Broadband News

Friday afternoon fact check on Scottish broadband position

Twitter can be a wonderful medium but it can also be very devisive and rather than attempt a very long thread there on how the four UK nations stand we will walk our way through a twitter thread that Nicola Sturgeon First Minister of Scotland has on twitter.

Primary bullet point numbers relate to the twitter thread, latest figures where quoted are from last analysis on 23rd November 2017 and these figures have not been pushed to the public site yet, but any variation will be minor, but the fact we need to warn about this does highlight how the picture is changing daily. Where comparisons are around superfast broadband figures we are using the 30 Mbps and faster definition, an important note the UK 95% by end of 2017 target will be using the over 24 Mbps definition.

  1. The 95% fibre based target, has been a source of confusion for some years and was covered in detail back in October. So based on two most likely definitions the standings are as follows:

  • If fibre based means any speed with VDSL2/FTTP/cable then the four nations are England 97.2%, Scotland 96.1%, Wales  96.1% and Northern Ireland 98.5%
  • If fibre based means VDSL2/FTTP/cable at speeds above 15 Mbps then it is England 97%, Scotland 94.2%, Wales 94.7%, Nothern Ireland 88.4%
  1. The Digital Scotland project was established and we covered the financial split back in 2013, when the Westminster contribution was said to be £50m, though we are not totally sure if that is £50 across the whole of Scotland or the Rest of Scotland project area in the news item. As with English local authorities the funding from Westminster was expected to be at least match funded.
  2. The most recent published Ofcom State of the Nations report is from December 2016 and is talking about the coverage levels based on data from broadband providers given in April 2016. The latest report is due any day now and is expected to be a summary of where the position was in April 2017. We look at the change for the four nations in the last 12 months.

  • England change in fibre based (any speed) since Nov 2016 +1.6 percentage points
  • Scotland change in fibre based (any speed) since Nov 2016 +4.4 percentage points
  • Wales change in fibre based (any speed) since Nov 2016 +2.3 percentage points
  • Northern Ireland change in fibre based (any speed) since Nov 2016 +1.1 percentage points
  • England change in superfast broadband since Nov 2016 +2.1 percentage points
  • Scotland change in superfast broadband since Nov 2016 +5 percentage points
  • Wales change in superfast broadband since Nov 2016 +3.5 percentage points
  • Northern Ireland change in superfast broadband since Nov 2016 +8.9 percentage points
  1. This change is a lot smaller than the First Minister is talking about but the pace of change in Scotland is high, but if we compare fibre based coverage between April 2016 and April 2015, i.e. line up with last public Ofcom reports we have a change of 10.3% in the fibre based figure. This period coincides with when the larger VDSL2 cabinets were being rolled out and thus the pace was higher, which is visible when you view our historical trend charts.

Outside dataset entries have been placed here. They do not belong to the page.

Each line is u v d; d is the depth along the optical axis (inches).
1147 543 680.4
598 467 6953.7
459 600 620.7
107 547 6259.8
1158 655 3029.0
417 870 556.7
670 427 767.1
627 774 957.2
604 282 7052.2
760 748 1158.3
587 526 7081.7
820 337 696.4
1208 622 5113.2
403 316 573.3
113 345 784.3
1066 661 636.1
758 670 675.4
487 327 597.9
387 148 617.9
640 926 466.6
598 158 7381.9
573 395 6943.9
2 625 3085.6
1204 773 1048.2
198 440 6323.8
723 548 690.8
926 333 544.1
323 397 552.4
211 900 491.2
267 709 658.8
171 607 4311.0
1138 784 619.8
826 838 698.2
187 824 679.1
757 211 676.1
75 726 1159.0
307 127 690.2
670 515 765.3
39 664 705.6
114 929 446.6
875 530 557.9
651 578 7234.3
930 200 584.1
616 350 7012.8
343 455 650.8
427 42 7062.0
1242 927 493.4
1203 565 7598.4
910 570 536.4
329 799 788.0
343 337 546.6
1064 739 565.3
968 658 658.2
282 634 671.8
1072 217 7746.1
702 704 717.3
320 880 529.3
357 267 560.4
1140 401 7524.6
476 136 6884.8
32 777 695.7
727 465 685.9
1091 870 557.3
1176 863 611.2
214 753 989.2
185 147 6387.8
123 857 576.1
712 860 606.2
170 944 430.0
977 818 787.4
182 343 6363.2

  2. The stated R100 aim in Scotland is 100% superfast broadband coverage by 2021, so in terms of delivery compared to the 10 Mbps USO yes it should give better results, but as with the USO where actual delivery has not been finalised in terms of who does it, who pays and what technology there are questions around the R100 project to the same extent.
  3. To add to point 4, the real concerns for those who may fall within either the R100 project or the broadband USO is the exact timescales since waiting another couple of years if your broadband is already inadequate is incredibly frustrating and how much of either project will rely on satellite broadband which while it works still carries a significant performance difference between decent fixed line or fixed wireless broadband access. Or put another way, for those that can get ADSL at speeds of 4 to 5 Mbps many are likely to retain that rather than upgrade solely to a superfast satellite connection.
  4. The First Minister states 'work to do', and similar phrasing can be heard from Westminster and we would add that with the new push towards full fibre even if an area reaches 100% superfast coverage pressure will soon mount for further improvements to avoid the perception gap with those areas where full fibre is available.

The situation in Scotland is such that with so many areas starting from effectively zero fibre or superfast based coverage the pace of change was always going to much more rapid given the goals, i.e. England in November 2012 was at 71.1% fibre based versus Scotland at a much lower 42.7% (November 2012 is one month before the first BDUK cabinet appeared in North Yorkshire.

If there is one recommendation we would make to politicians and any other official who is talking about what a BDUK project has delivered, please make it clear what you mean by fibre based, high speed broadband, fast broadband as there are many varied definitions and while we can usually decipher the likely meaning it is common to see local press who do not live and breathe broadband to get confused and transpose fibre based coverage targets or totals with superfast, and for example in the Unity Authority that covers the Highlands this can be a big difference i.e. currently 90.9% with anything fibre based but this drops to 76.2% with a superfast access option. We need to highlight something that has become clear when members of the public query our figures and that many presume that fibre based coverage does equal superfast broadband and at times we feel that it is an uphill battle with the constant explanations.

Comments

I think the politics mix up there terms because they don't understand the meaning of them. After being told three years ago of an upgrade about now, I'm now told I'll have to wait for the R100 project, which I have little confidence in after seeing the running of the Digital Scotland project. According to BT Wholesale I should be under 2mbs and could get the satellite voucher, but as the line is 'over performing'and giving 4mbs (largely due to BT thinking I'm 2miles from my location) which is about correct for the 4km line, I would not take satellite unless it could matched fixed line prices.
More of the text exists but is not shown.